Commissioner Carolyn Parker announced Tuesday during the Etowah County Commission’s morning work session that she won’t seek re-election, instead stepping forward as a candidate for mayor of Gadsden.

“I’m looking forward to what the future holds,” said Parker. “It’s nothing personal, I’m just ready to move along.”

Qualifications for city elections start July 3, with elections held Aug. 28 for the mayoral office and seven City Council members, and a runoff on Oct. 9, if needed. The new administration begins Nov. 5.

Parker said a formal announcement of her candidacy is forthcoming.

Probate Judge Bobby Junkins spoke with commissioners about possible updates to voting in Etowah County, requesting that the commission consider purchasing electronic voting pads for this year’s round of county elections. The pads would cut down on poll worker labor and increase efficiency, as well as prevent or reduce errors and crossover voting. Some models, he said, could scan a voter’s driver’s license for easy identification, and the connection to an electronic database would make sifting through the county’s 68,000 voters a simpler process. He estimated the cost at about $100 per year per unit, including maintenance.

“It’s probably one of the most progressive things Etowah County can do since I’ve been here for 29 years,” said Junkins.

Rural Transportation Director Lora Weaver spoke with the commission about the use of the Job Access and Reverse Commute grant provided by the Federal Transit Administration and Alabama Department of Transportation. JARC provides free transportation to low-income families and families transitioning off of welfare assistance to and from work, training or work-related activities, and covers 100 percent of transportation costs.
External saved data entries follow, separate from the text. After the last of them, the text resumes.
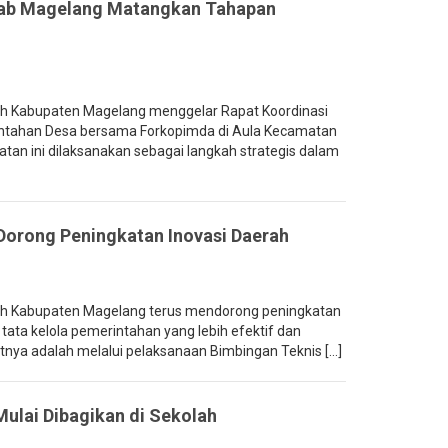
ab Magelang Matangkan Tahapan
 Kabupaten Magelang menggelar Rapat Koordinasi
ntahan Desa bersama Forkopimda di Aula Kecamatan
atan ini dilaksanakan sebagai langkah strategis dalam
orong Peningkatan Inovasi Daerah
h Kabupaten Magelang terus mendorong peningkatan
tata kelola pemerintahan yang lebih efektif dan
etnya adalah melalui pelaksanaan Bimbingan Teknis [...]
ulai Dibagikan di Sekolah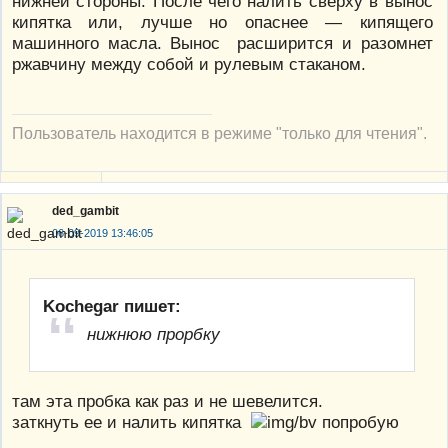
нижней стороны. После чего налить сверху в вынос
кипятка или, лучше но опаснее — кипящего
машинного масла. Вынос расширится и разомнет
ржавчину между собой и рулевым стаканом.
Пользователь находится в режиме "только для чтения".
ded_gambit
06-09-2019 13:46:05
Kochegar пишет:
нижнюю прорбку
там эта пробка как раз и не шевелится.
заткнуть ее и налить кипятка
попробую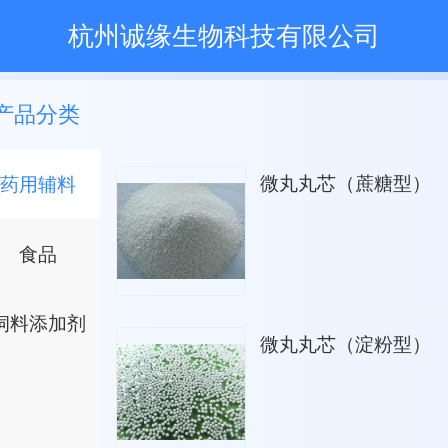
杭州诚缘生物科技有限公司
产品分类
微丸丸芯（蔗糖型）
药用辅料
食品
饲料添加剂
微丸丸芯（淀粉型）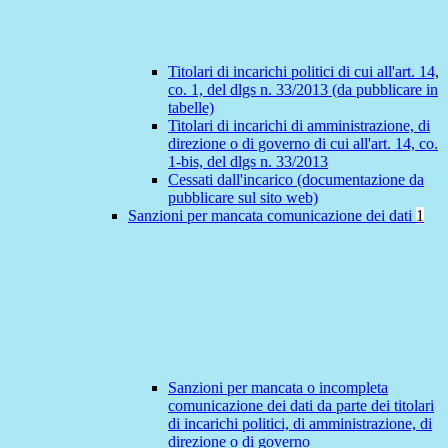
Titolari di incarichi politici di cui all'art. 14,
co. 1, del dlgs n. 33/2013 (da pubblicare in
tabelle)
Titolari di incarichi di amministrazione, di
direzione o di governo di cui all'art. 14, co.
1-bis, del dlgs n. 33/2013
Cessati dall'incarico (documentazione da
pubblicare sul sito web)
Sanzioni per mancata comunicazione dei dati
1
Sanzioni per mancata o incompleta
comunicazione dei dati da parte dei titolari
di incarichi politici, di amministrazione, di
direzione o di governo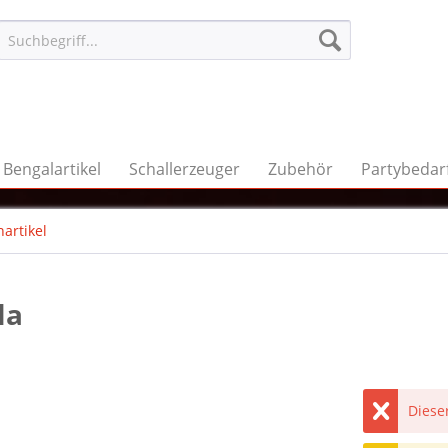
Bengalartikel
Schallerzeuger
Zubehör
Partybedar
artikel
la
Dieser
In addition to offering rides to low-income parents, children can get rides to and from daycare.

Weaver, Parker and Circuit Judge David Kimberley worked together to expand the program’s scope to include high school students who work and raise children, and former felons who were released from incarceration and trying to hold down a job.

“It’s in our best interest for these men and women to be able to take care of their children,” said Weaver.
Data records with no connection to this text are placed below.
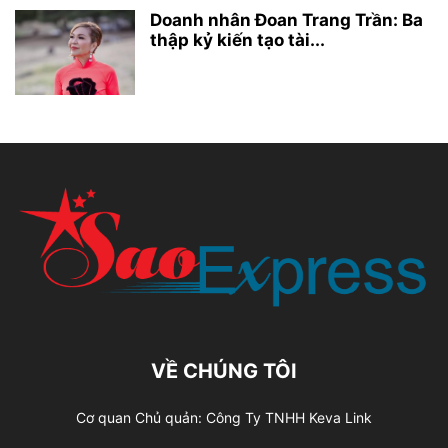
Doanh nhân Đoan Trang Trần: Ba
thập kỷ kiến tạo tài...
VỀ CHÚNG TÔI
Cơ quan Chủ quản: Công Ty TNHH Keva Link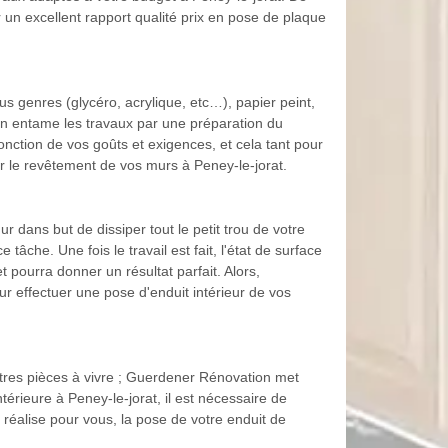
 un excellent rapport qualité prix en pose de plaque
s genres (glycéro, acrylique, etc…), papier peint,
ion entame les travaux par une préparation du
onction de vos goûts et exigences, et cela tant pour
ur le revêtement de vos murs à Peney-le-jorat.
r dans but de dissiper tout le petit trou de votre
âche. Une fois le travail est fait, l'état de surface
 pourra donner un résultat parfait. Alors,
 effectuer une pose d'enduit intérieur de vos
utres pièces à vivre ; Guerdener Rénovation met
térieure à Peney-le-jorat, il est nécessaire de
 réalise pour vous, la pose de votre enduit de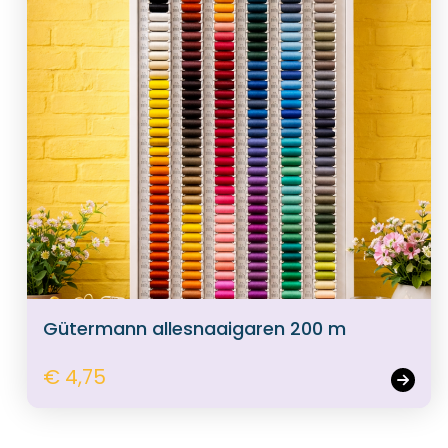
Gütermann allesnaaigaren 200 m
€ 4,75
The program currently has four participants, Weaver said, some of whom are shuttled after hours by Love’s Taxi Service, which contracts with the county. Parker said that she believes that the program will bolster the local economy as word gets out that it is available as more people get and keep jobs.

“Some of the staffing agencies, they’re willing to hire these individuals but they need them to be reliable in the transportation department,” she said.

Those interested in applying for JARC transportation are asked to call the Etowah County Department of Human Resources at 256-549-4100 or Community Action of Etowah County at 256-546-9271.